Restoring gene expression holds promise in treating rare infant genetic disorder
Dravet syndrome (DS), also known as Severe Myoclonic Epilepsy of Infancy (SMEI), is a rare form of early-onset epilepsy with frequent and prolonged seizures due to neuronal hyperexcitability in the brain. Those affected also experience behavioral and developmental delays along with disruptions of the autonomic nervous system’s ability to regulate body temperature, heart rate and blood pressure.
While a rare condition, 80% of those diagnosed with DS have a mutation in their SCN1A gene, which encodes a sodium channel, Nav1.1. This mutation results in decreased expression or function of the channel by 50%.
Current treatment options for individuals with DS are limited, and the constant care they require impacts families and patients alike. Also, advances in gene replacement therapy that deliver DNA to encode a healthy copy of the mutated gene to cells has proved difficult in DS. This is due to the large size of the SCN1A gene and the fact that the amount of DNA required for delivery cannot fit in commonly used delivery vectors.
While several academic research collaborations across the country are exploring the use of larger types of adenoviral vectors (AAV) to deliver a replacement copy of the SCN1A gene, researchers at The Ohio State University College of Medicine are identifying ways to circumvent the need for gene replacement by modulating the activity of other genes in the brain region to bolster and increase the expression of SCN1A.
A leader in this area of research is Jacy Wagnon, PhD, assistant professor in the Department of Neurosurgery at the Ohio State College of Medicine. She completed a post-doctoral fellowship, funded by the Dravet Syndrome Foundation, to catalogue genes for development of new therapies in DS. This work identified a top candidate to test — the neuron-specific transcription factor Npas4.
Wagnon explains that Npas4 works to counteract the hyperexcitability in the brain that can lead to seizure and its expression is significantly reduced in DS mice. Further, elevation of Npas4 expression is shown to enhance seizure resistance in experimental epilepsy models and improve cognitive function in mouse models.

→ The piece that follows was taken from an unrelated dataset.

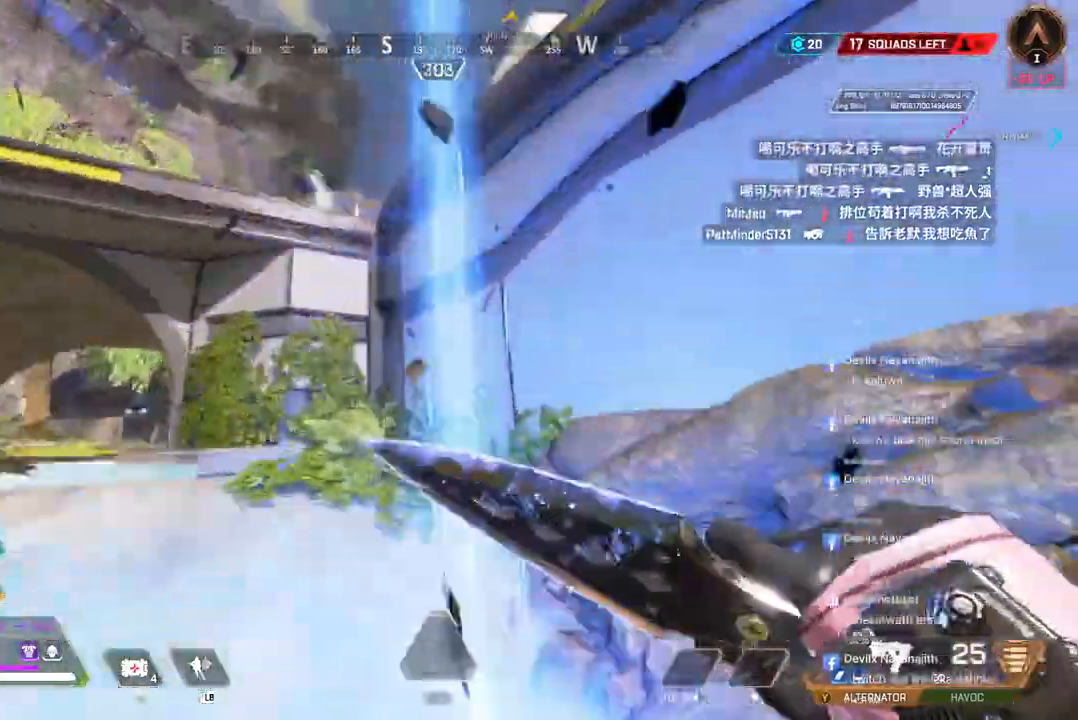
{"buttons": [], "left_stick": "up", "events": []}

Additional funding from the Dravet Syndrome Foundation gives her team the chance to employ a technique, similar to virus-mediated gene therapy that is currently being used to treat spinal muscular atrophy in children, that employs the injection of AAV9 viral particles.
“We’ll use AAV9 viral particles to drive brain expression of Npas4,” Wagnon says. “This will determine whether Npas4, and the homeostatic synaptic remodeling process it induces in neurons, is a viable target for therapeutic development,” Wagnon says.
This could bring urgently needed treatments for DS and other disorders of the central nervous system, closer to fruition.